Engineered Clostridium butyricum-pMTL007-GLP-1 Delays Neurodegeneration in Prnp-SNCA*A53T Transgenic Mice Model by Suppressing Astrocyte Senescence.

Abstract

Astrocyte senescence has been identified as a factor in the progression of Parkinson's disease (PD) and the onset of age-related cognitive decline. Glucagon-like peptide-1 (GLP-1) has developed into a novel neuroprotective strategy for PD. However, the effects of GLP-1 on astrocyte senescence in PD remain to be elucidated. In our research, we developed an engineered strain of Clostridium butyricum-pMTL007-GLP-1 that continuously expresses GLP-1 and has demonstrated neuroprotective effects in PD. We utilized the Prnp-SNCA*A53T transgenic mouse model to better replicate the degenerative characteristics of PD. Our findings indicated that C. butyricum-GLP-1 reduced misfolded α-synuclein (α-syn), prevented dopaminergic (DAergic) neuron loss, mitigated neuroinflammation, and enhanced motor function impairments in A53T mouse.
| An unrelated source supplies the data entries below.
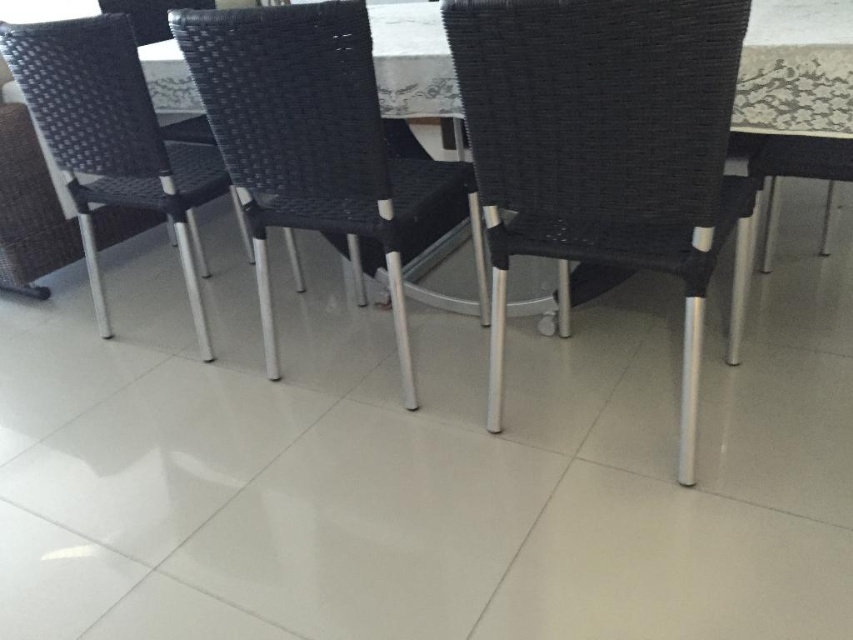
Question: Does matte black chair at center have a smaller size compared to black woven chair at upper right?

Choices:
 (A) yes
 (B) no

Answer: (B)

Question: Which of the following is the closest to the observer?

Choices:
 (A) (527, 76)
 (B) (846, 116)

Answer: (A)

Question: Can you confirm if black woven chair at center is positioned to the left of black woven chair at upper right?

Choices:
 (A) no
 (B) yes

Answer: (B)

Question: Which point is farther from the camera taking this photo?

Choices:
 (A) (785, 67)
 (B) (665, 99)
 (C) (195, 296)
 (D) (260, 29)

Answer: (C)

Question: Can you confirm if matte black chair at center is positioned to the left of black woven chair at center?

Choices:
 (A) no
 (B) yes

Answer: (A)

Question: Among these objects, which one is farthest from the camera?

Choices:
 (A) black woven chair at upper right
 (B) black woven chair at center

Answer: (B)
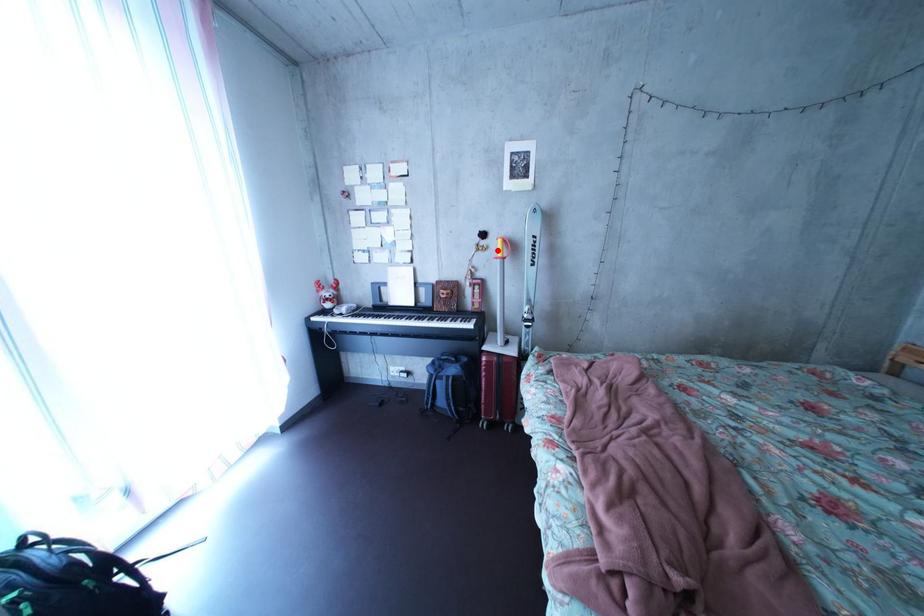
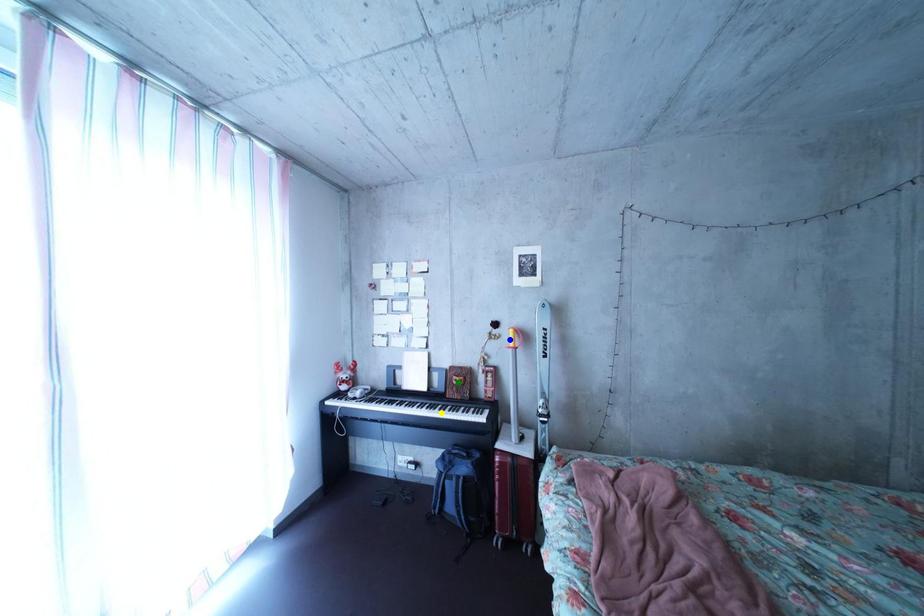
Question: I am providing you with two images of the same scene from different viewpoints. A red point is marked on the first image. You are given multiple points on the second image. Which mark in image 2 goes with the point in image 1?

Choices:
 (A) green point
 (B) yellow point
 (C) blue point

Answer: (C)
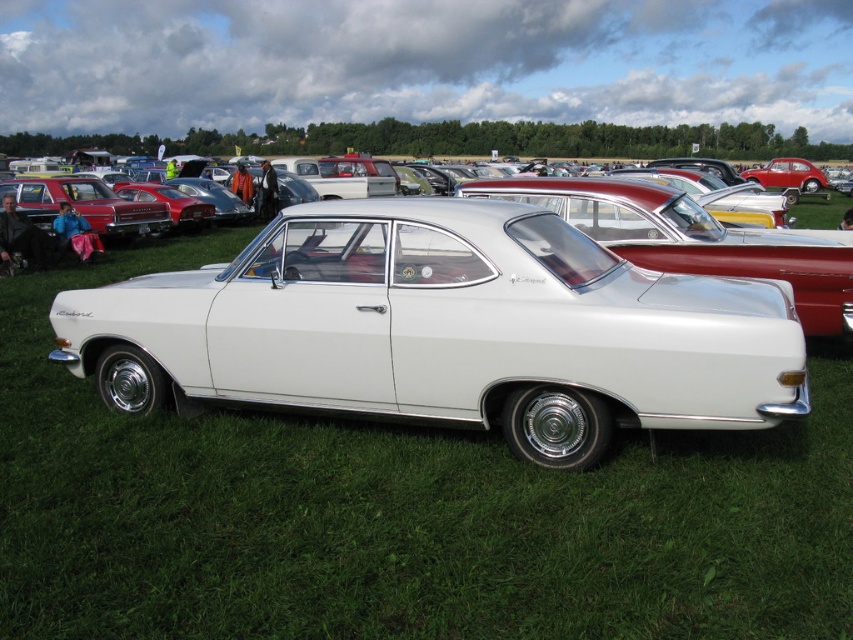
You are standing in front of the white Opel Rekord at the classic car exhibition. You notice two points marked on the car. The first point is at coordinate point (689, 280) and the second is at point (767, 275). If you want to touch the point that is nearer to you, which coordinate should you aim for?

You should aim for point (689, 280) because it is closer to the camera than point (767, 275).

You are a photographer at the classic car exhibition. You want to take a photo of both the white glossy car at center and the white glossy sedan at center. Which one should you focus on first if you want to capture them in the correct left to right order as seen from the front?

You should focus on the white glossy car at center first because it is positioned on the left side of the white glossy sedan at center, so capturing them from left to right would start with the white glossy car at center followed by the white glossy sedan at center.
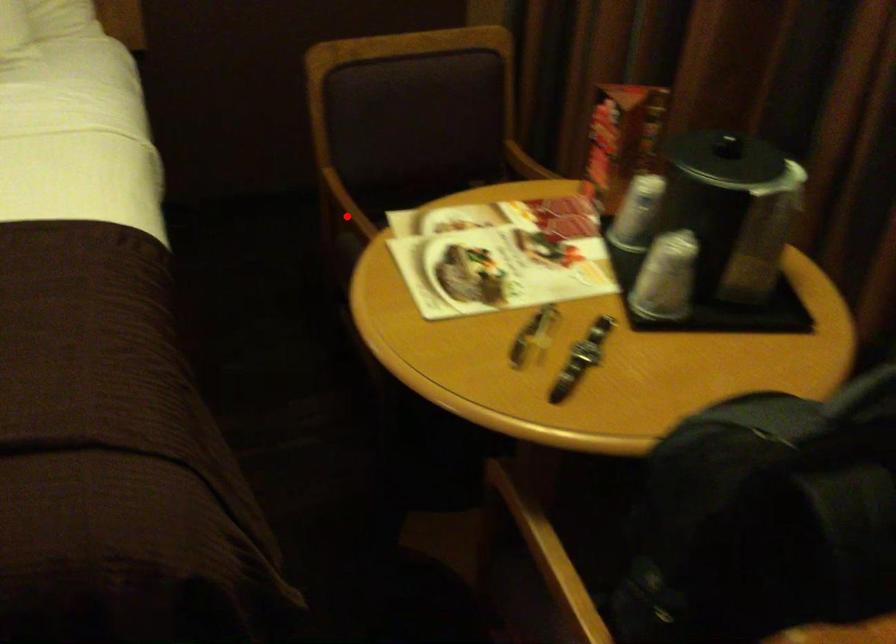
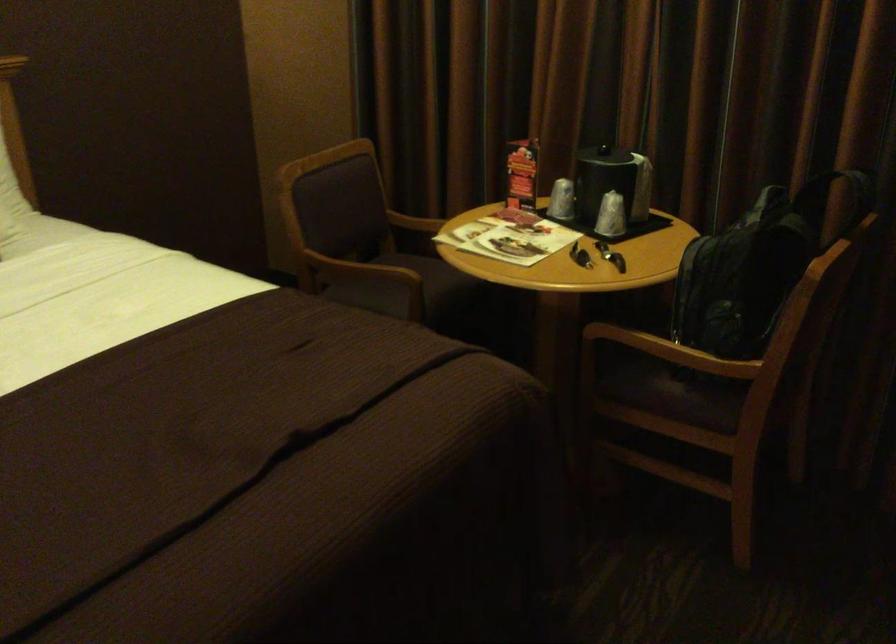
Locate, in the second image, the point that corresponds to the highlighted location in the first image.

(349, 268)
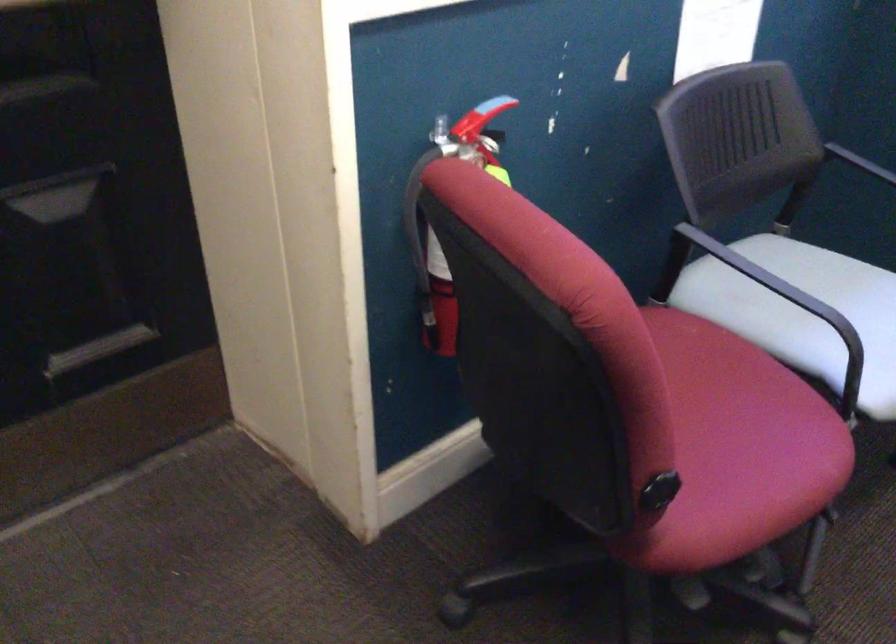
Additionally, C. butyricum-GLP-1 crossed the blood-brain barrier (BBB) and bound to GLP-1 receptors, reducing the build-up of senescent astrocytes, as evidenced by increased expression of Lamin B1, decreased levels of the senescence biomarker p21, and decreased levels of the pro-inflammatory senescence-associated secretory phenotype (SASP). Moreover, C. butyricum-GLP-1 mitigated oxidative stress-induced senescence by regulating the Nrf2/HO-1 axis and enhancing antioxidant efficacy. 16S rRNA analysis indicated that C. butyricum-GLP-1 strengthened the gastrointestinal barrier, restored gut microbiota homeostasis, and upregulated the abundance of C. butyricum. In summary, the results of this study suggested that C. butyricum-GLP-1 inhibited p53/p21 pathway, mitigated oxidative stress by targeting astrocyte senescence, and regulated gut microbiota, suggesting it may represent a therapeutic approach that brings renewed hope to patients with age-related diseases, such as PD.